RE: [PATCH net] hv_netvsc: Fix hibernation for mlx5 VF driver

From: Dexuan Cui
Date: Sat Sep 05 2020 - 23:06:25 EST


> From: Jakub Kicinski <kuba@xxxxxxxxxx>
> Sent: Saturday, September 5, 2020 4:27 PM
> [...]
> On Fri, 4 Sep 2020 19:52:18 -0700 Dexuan Cui wrote:
> > mlx5_suspend()/resume() keep the network interface, so during hibernation
> > netvsc_unregister_vf() and netvsc_register_vf() are not called, and hence
> > netvsc_resume() should call netvsc_vf_changed() to switch the data path
> > back to the VF after hibernation.
>
> Does suspending the system automatically switch back to the synthetic
> datapath?
Yes.

For mlx4, since the VF network interafce is explicitly destroyed and re-created
during hibernation (i.e. suspend + resume), hv_netvsc explicitly switches the
data path from and to the VF.

For mlx5, the VF network interface persists across hibernation, so there is no
explicit switch-over, but after we close and re-open the vmbus channel of
the netvsc NIC in netvsc_suspend() and netvsc_resume(), the data path is
implicitly switched to the netvsc NIC, and with this patch netvsc_resume() ->
netvsc_vf_changed() switches the data path back to the mlx5 NIC.

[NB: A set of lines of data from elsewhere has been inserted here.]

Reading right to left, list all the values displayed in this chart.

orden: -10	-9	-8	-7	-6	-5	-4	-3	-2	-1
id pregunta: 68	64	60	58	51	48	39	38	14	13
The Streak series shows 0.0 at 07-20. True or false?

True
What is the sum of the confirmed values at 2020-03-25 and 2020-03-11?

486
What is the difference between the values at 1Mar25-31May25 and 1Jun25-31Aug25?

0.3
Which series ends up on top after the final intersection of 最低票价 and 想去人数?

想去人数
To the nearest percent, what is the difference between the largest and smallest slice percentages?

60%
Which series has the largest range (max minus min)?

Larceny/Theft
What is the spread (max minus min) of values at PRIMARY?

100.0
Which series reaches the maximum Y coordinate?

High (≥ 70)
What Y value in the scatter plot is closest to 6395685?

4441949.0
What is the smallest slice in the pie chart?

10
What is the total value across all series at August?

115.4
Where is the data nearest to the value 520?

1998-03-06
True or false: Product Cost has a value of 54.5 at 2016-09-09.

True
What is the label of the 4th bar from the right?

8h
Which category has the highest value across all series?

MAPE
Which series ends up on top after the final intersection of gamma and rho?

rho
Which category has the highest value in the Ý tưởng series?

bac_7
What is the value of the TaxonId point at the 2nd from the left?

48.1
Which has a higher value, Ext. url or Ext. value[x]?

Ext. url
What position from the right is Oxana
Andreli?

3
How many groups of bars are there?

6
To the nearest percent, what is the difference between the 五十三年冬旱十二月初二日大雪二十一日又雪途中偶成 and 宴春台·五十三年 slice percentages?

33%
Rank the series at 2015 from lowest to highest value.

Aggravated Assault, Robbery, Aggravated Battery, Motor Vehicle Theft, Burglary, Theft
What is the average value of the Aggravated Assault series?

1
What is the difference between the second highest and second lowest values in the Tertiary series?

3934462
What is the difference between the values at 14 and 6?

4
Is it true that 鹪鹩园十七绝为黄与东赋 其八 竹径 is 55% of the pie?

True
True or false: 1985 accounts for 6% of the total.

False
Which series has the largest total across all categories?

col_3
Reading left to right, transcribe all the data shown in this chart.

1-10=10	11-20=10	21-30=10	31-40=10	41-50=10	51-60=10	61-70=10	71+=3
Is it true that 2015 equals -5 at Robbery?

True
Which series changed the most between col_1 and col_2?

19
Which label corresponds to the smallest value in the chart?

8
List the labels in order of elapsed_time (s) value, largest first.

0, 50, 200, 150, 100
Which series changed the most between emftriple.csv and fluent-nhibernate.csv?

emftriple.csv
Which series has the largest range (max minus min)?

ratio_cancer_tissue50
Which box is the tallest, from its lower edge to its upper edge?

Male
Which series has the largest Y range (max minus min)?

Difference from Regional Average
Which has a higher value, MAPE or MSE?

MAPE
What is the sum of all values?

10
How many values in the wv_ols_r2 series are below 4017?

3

> Please clarify this in the commit message and/or add a code
> comment.
I will add a comment in the commit message and the code.

> > @@ -2587,7 +2587,7 @@ static int netvsc_remove(struct hv_device *dev)
> > static int netvsc_suspend(struct hv_device *dev)
> > {
> > struct net_device_context *ndev_ctx;
> > - struct net_device *vf_netdev, *net;
> > + struct net_device *net;
> > struct netvsc_device *nvdev;
> > int ret;
>
> Please keep reverse xmas tree variable ordering.

Will do.

> > @@ -2635,6 +2632,10 @@ static int netvsc_resume(struct hv_device *dev)
> > netvsc_devinfo_put(device_info);
> > net_device_ctx->saved_netvsc_dev_info = NULL;
> >
> > + vf_netdev = rtnl_dereference(net_device_ctx->vf_netdev);
> > + if (vf_netdev && netvsc_vf_changed(vf_netdev) != NOTIFY_OK)
> > + ret = -EINVAL;
>
> Should you perhaps remove the VF in case of the failure?
IMO this failure actually should not happen since we're resuming the netvsc
NIC, so we're sure we have a valid pointer to the netvsc net device, and
netvsc_vf_changed() should be able to find the netvsc pointer and return
NOTIFY_OK. In case of a failure, something really bad must be happening,
and I'm not sure if it's safe to simply remove the VF, so I just return
-EINVAL for simplicity, since I believe the failure should not happen in practice.

I would rather keep the code as-is, but I'm OK to add a WARN_ON(1) if you
think that's necessary.

Thanks,
-- Dexuan